Echoing Chris Lutz' comment, I hope the following shows that it is really straightforward to use a parser (especially if you want to be able to deal with input you have not yet seen such as <a class="external" href="...">
) rather than putting together fragile solutions using s///
.
If you are going to take the s///
route, at least be honest, do depend on href
attributes being all upper case instead of putting up an illusion of flexibility.

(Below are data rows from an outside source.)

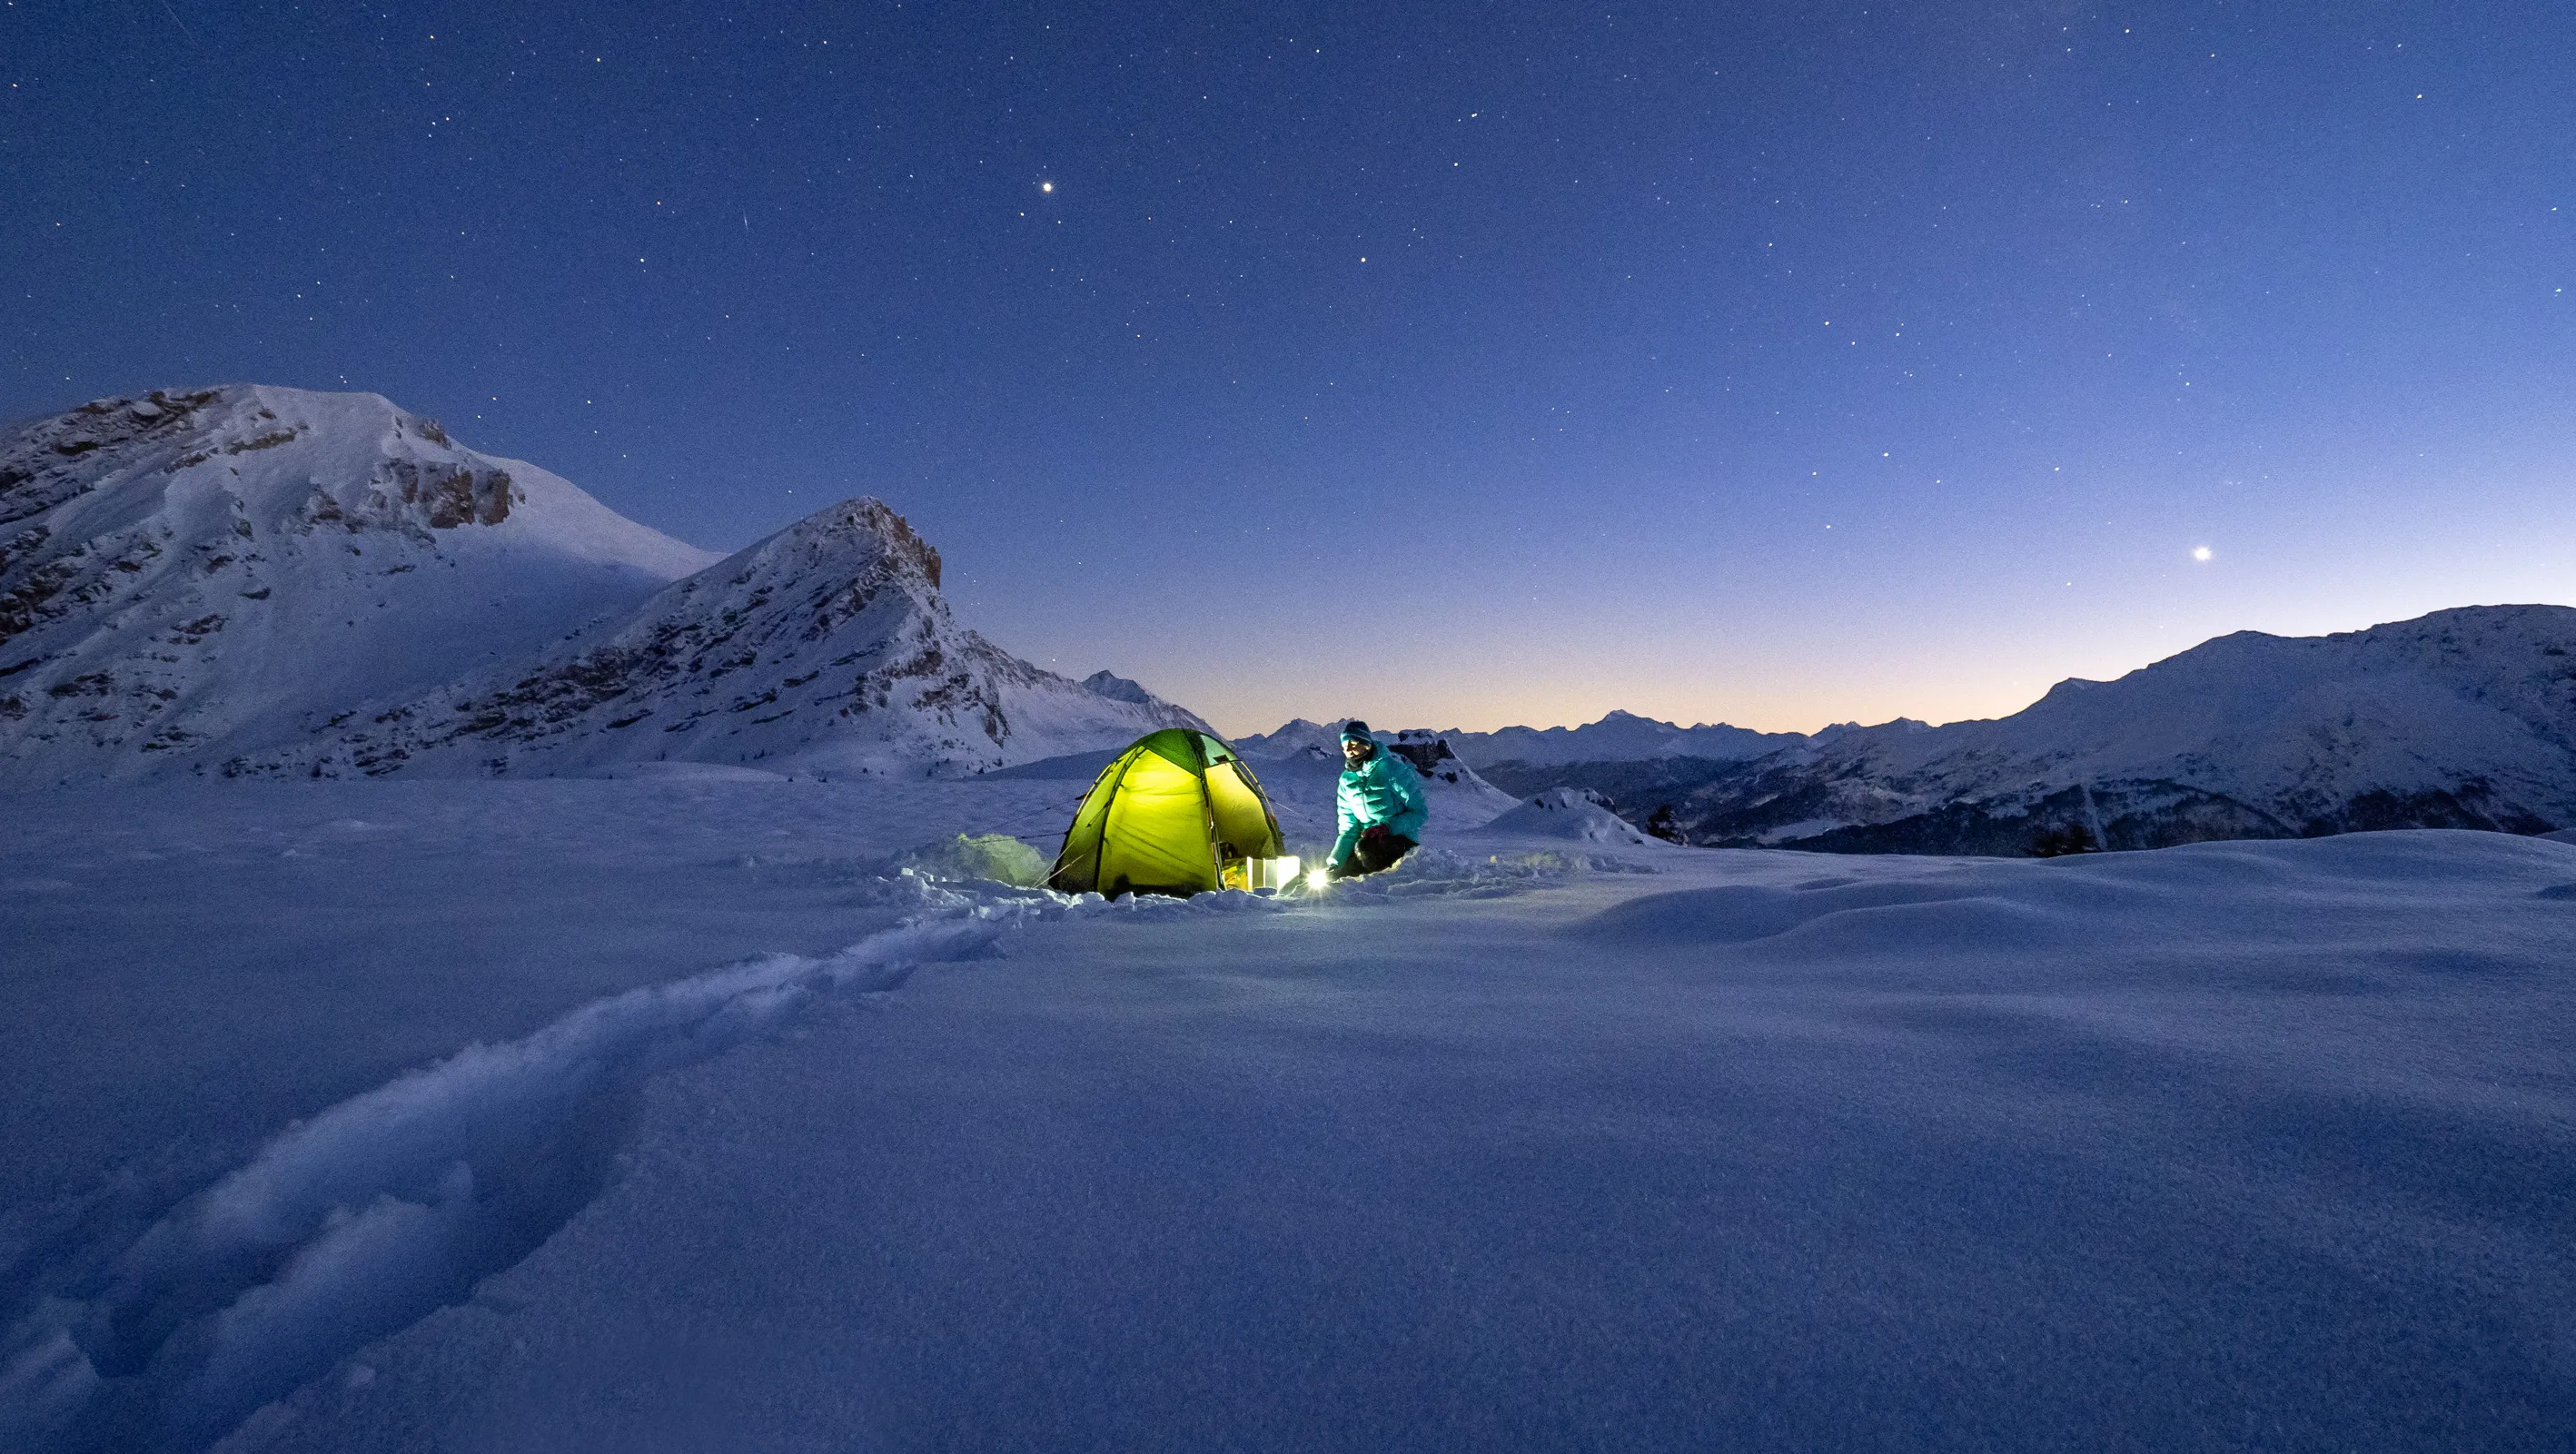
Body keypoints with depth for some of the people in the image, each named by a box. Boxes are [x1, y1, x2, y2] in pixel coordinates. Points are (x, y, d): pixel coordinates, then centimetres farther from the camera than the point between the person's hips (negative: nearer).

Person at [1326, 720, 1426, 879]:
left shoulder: (1392, 769, -14)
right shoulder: (1347, 780, 5)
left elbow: (1421, 811, -12)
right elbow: (1348, 829, 6)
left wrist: (1387, 827, -25)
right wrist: (1333, 862, -8)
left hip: (1401, 840, -5)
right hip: (1368, 840, 6)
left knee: (1364, 848, -35)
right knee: (1329, 875, -11)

Edit: By popular demand ;-), here is the version using HTML::TokeParser::Simple. See the edit history for the version using just HTML::TokeParser.
#!/usr/bin/perl
use strict; use warnings;
use HTML::TokeParser::Simple;
my $parser = HTML::TokeParser::Simple->new(\*DATA);
while ( my $token = $parser->get_token ) {
if ($token->is_start_tag('a')) {
my $href = $token->get_attr('href');
if (defined $href and $href !~ /^#/) {
print $parser->get_trimmed_text('/a');
$parser->get_token; # discard </a>
next;
}
}
print $token->as_is;
}
__DATA__
<a HREF="#FN1" name="01">1</a>
some other html
<a href="155.htm">No. 155
</a> <!-- end tag not necessarily on the same line -->
<a class="external" href="http://example.com">An example you
might not have considered</a>
<p>Maybe you did not consider <a
href="test.html">click here >>></a>
either</p>
Output:
C:\Temp> hjk
<a HREF="#FN1" name="01">1</a>
some other html
No. 155 <!-- end tag not necessarily on the same line -->
An example you might not have considered
<p>Maybe you did not consider click here >>>
either</p>
NB: The regex based solution you checked as ''correct'' breaks if the files that are linked to have the .html
extension rather than .htm
. Given that, I find your concern with not relying on the upper case HREF
attributes unwarranted. If you really want quick and dirty, you should not bother with anything else and you should rely on the all caps HREF
and be done with it. If, however, you want to ensure that your code works with a much larger variety of documents and for much longer, you should use a proper parser.